The whaling vessels sailing from our own New England ports paid the sailors not only wages, but a portion above that where the voyage was a success. These monies became part of the expectation of the sailor when signing articles. And the payment of unearned wages to an ill or injured seaman includes the full amount reasonably expected by the parties to be paid during the voyage.

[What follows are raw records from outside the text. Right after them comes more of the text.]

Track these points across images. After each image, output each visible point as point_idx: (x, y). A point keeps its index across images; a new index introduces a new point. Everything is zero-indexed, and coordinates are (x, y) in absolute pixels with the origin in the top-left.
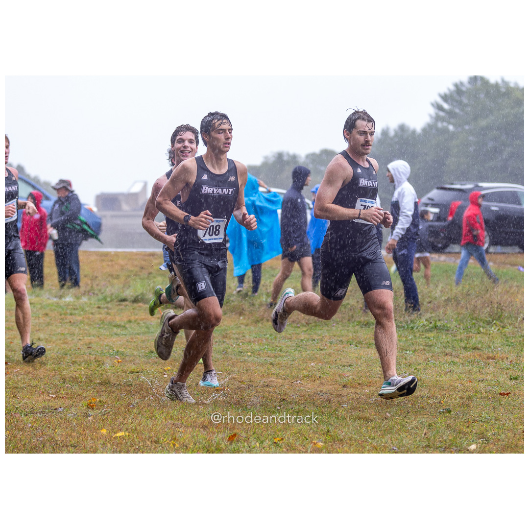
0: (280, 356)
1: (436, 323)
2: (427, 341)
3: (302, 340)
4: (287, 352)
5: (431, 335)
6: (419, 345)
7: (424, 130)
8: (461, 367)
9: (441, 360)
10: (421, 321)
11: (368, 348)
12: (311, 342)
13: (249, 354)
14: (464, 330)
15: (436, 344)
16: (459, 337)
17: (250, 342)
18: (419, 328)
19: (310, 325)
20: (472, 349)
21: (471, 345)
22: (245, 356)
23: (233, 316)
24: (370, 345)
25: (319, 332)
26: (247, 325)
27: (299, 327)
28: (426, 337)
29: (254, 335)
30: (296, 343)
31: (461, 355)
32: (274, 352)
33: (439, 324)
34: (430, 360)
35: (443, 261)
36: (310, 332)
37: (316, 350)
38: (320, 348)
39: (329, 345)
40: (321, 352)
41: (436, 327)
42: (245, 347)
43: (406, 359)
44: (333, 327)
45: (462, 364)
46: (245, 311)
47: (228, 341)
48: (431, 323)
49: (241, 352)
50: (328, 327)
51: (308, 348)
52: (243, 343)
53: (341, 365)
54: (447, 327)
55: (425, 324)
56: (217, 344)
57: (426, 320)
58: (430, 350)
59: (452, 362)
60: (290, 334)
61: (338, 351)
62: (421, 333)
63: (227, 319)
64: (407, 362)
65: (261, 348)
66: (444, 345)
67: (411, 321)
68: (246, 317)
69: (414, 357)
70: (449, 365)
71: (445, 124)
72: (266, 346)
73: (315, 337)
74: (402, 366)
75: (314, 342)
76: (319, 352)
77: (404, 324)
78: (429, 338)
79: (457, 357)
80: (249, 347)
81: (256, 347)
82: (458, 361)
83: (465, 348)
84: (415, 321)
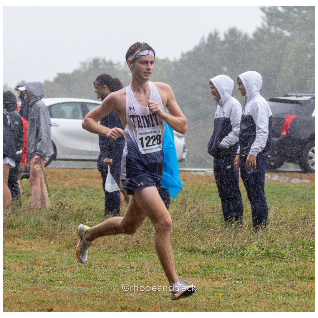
0: (95, 285)
1: (268, 251)
2: (258, 270)
3: (119, 268)
4: (103, 281)
5: (263, 263)
6: (250, 274)
7: (255, 35)
8: (296, 298)
9: (274, 290)
10: (252, 247)
11: (193, 277)
12: (129, 269)
13: (61, 282)
14: (299, 257)
15: (268, 273)
16: (294, 265)
17: (61, 269)
18: (249, 255)
19: (128, 252)
20: (308, 279)
21: (307, 274)
22: (56, 285)
23: (43, 240)
24: (195, 273)
25: (138, 259)
26: (59, 251)
27: (116, 253)
28: (257, 265)
29: (66, 262)
30: (113, 271)
31: (297, 286)
32: (88, 280)
33: (271, 251)
34: (262, 290)
35: (275, 181)
36: (128, 259)
37: (134, 279)
38: (139, 277)
39: (149, 273)
40: (141, 281)
41: (268, 254)
42: (56, 275)
43: (235, 289)
44: (154, 253)
45: (298, 295)
46: (56, 234)
47: (37, 268)
48: (263, 249)
49: (52, 281)
50: (148, 253)
51: (126, 277)
52: (54, 271)
53: (163, 296)
54: (280, 254)
55: (256, 251)
56: (25, 271)
57: (257, 247)
58: (262, 279)
59: (287, 293)
60: (105, 261)
61: (160, 280)
62: (252, 261)
63: (36, 243)
64: (236, 293)
65: (73, 276)
66: (278, 274)
67: (241, 247)
68: (58, 242)
69: (244, 288)
70: (283, 296)
71: (279, 29)
72: (80, 274)
73: (134, 264)
74: (231, 297)
75: (133, 269)
76: (138, 282)
77: (233, 251)
78: (261, 266)
79: (292, 288)
80: (61, 275)
81: (68, 275)
82: (293, 292)
83: (301, 278)
84: (246, 248)
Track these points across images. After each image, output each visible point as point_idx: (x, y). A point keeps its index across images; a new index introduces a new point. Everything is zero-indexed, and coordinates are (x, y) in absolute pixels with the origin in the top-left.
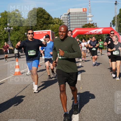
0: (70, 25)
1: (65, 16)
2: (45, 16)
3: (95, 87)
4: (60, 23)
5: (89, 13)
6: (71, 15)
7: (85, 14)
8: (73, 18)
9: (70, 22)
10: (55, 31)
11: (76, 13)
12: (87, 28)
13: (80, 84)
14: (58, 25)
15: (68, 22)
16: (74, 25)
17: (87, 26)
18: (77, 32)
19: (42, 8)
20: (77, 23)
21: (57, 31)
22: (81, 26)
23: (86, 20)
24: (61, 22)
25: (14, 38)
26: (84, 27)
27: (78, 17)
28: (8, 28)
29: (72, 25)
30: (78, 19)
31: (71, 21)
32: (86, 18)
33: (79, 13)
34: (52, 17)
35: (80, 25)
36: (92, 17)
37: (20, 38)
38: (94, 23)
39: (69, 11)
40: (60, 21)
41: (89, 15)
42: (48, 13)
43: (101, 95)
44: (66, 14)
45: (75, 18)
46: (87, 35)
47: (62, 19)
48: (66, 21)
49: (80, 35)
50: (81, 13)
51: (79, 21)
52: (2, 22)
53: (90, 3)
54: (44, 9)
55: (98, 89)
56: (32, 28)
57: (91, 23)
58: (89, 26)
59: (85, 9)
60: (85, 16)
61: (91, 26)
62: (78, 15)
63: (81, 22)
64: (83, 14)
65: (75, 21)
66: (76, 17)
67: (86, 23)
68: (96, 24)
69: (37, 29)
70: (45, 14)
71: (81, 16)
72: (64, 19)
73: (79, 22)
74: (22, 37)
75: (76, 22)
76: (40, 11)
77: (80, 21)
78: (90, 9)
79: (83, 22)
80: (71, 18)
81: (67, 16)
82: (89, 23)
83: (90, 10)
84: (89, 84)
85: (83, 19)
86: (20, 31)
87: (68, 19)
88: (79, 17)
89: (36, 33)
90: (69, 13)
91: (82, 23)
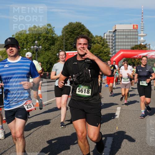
0: (116, 45)
1: (110, 34)
2: (83, 33)
3: (136, 127)
4: (102, 43)
5: (142, 30)
6: (117, 33)
7: (135, 32)
8: (120, 37)
9: (115, 42)
10: (95, 53)
11: (123, 31)
12: (137, 50)
13: (117, 122)
14: (100, 45)
15: (113, 42)
16: (121, 45)
17: (138, 47)
18: (122, 55)
19: (81, 23)
20: (124, 44)
21: (98, 52)
22: (129, 47)
23: (136, 40)
24: (104, 42)
25: (43, 60)
26: (134, 49)
27: (126, 36)
28: (35, 47)
29: (119, 45)
30: (126, 38)
31: (117, 40)
32: (136, 37)
33: (128, 31)
34: (92, 35)
35: (128, 45)
36: (145, 36)
37: (51, 60)
38: (146, 44)
39: (115, 27)
40: (102, 40)
41: (141, 33)
42: (87, 29)
43: (143, 139)
44: (111, 31)
45: (122, 37)
46: (137, 60)
47: (105, 38)
48: (110, 40)
49: (128, 59)
50: (131, 30)
51: (127, 40)
52: (30, 39)
53: (142, 18)
54: (83, 25)
55: (139, 131)
56: (67, 48)
57: (142, 44)
58: (140, 47)
59: (136, 25)
60: (135, 35)
61: (142, 48)
62: (127, 33)
63: (130, 42)
64: (133, 32)
65: (122, 40)
66: (123, 35)
67: (137, 44)
68: (149, 45)
69: (72, 49)
70: (83, 30)
71: (130, 35)
72: (108, 37)
73: (128, 42)
74: (53, 59)
75: (123, 42)
76: (78, 27)
77: (129, 40)
78: (142, 26)
79: (133, 42)
80: (117, 37)
81: (112, 34)
82: (141, 44)
83: (142, 28)
84: (129, 123)
85: (133, 38)
86: (52, 52)
87: (114, 38)
88: (128, 36)
89: (69, 54)
90: (114, 30)
91: (132, 44)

In modern days this reasonable expectation includes "overtime." The normal work day on board ship is not the "9 to 5 existence" of the land-locked employee. The life of the seamen is dependent on his ship and the welfare of the ship is dependent on the seaman. What chaos would result if the order "All hands to duty stations" were considered merely an invitation to work "overtime." The expectation of "overtime" amounting to almost 100 percent of the base rate has led the parties to the major collective bargaining contracts covering American seamen to provide that generally sailors will be aboard ship only six months out of each year. This is done because it is the common expectation of the parties that the seaman will be able to earn the annual base income when "overtime" is included in the six month pay. I must conclude therefore that the unearned wages due to a seaman who becomes ill or injured aboard ship includes the "overtime" pay reasonably expected by the parties to be paid during the voyage. Defendant has cited no definitive case law and has presented no compelling arguments why "overtime" wages should be excluded here.
Thus, plaintiff may recover "overtime" earnings for the period from September 13, 1980 through April 19, 1981.
Accordingly, plaintiff's motion for summary judgment is granted and defendant's motion is denied. Plaintiff is directed to submit a judgment on notice for $17,070.55. Plaintiff's application for attorney's fees, is granted. Written application, including detailed records is to be submitted within 14 days of the date hereof.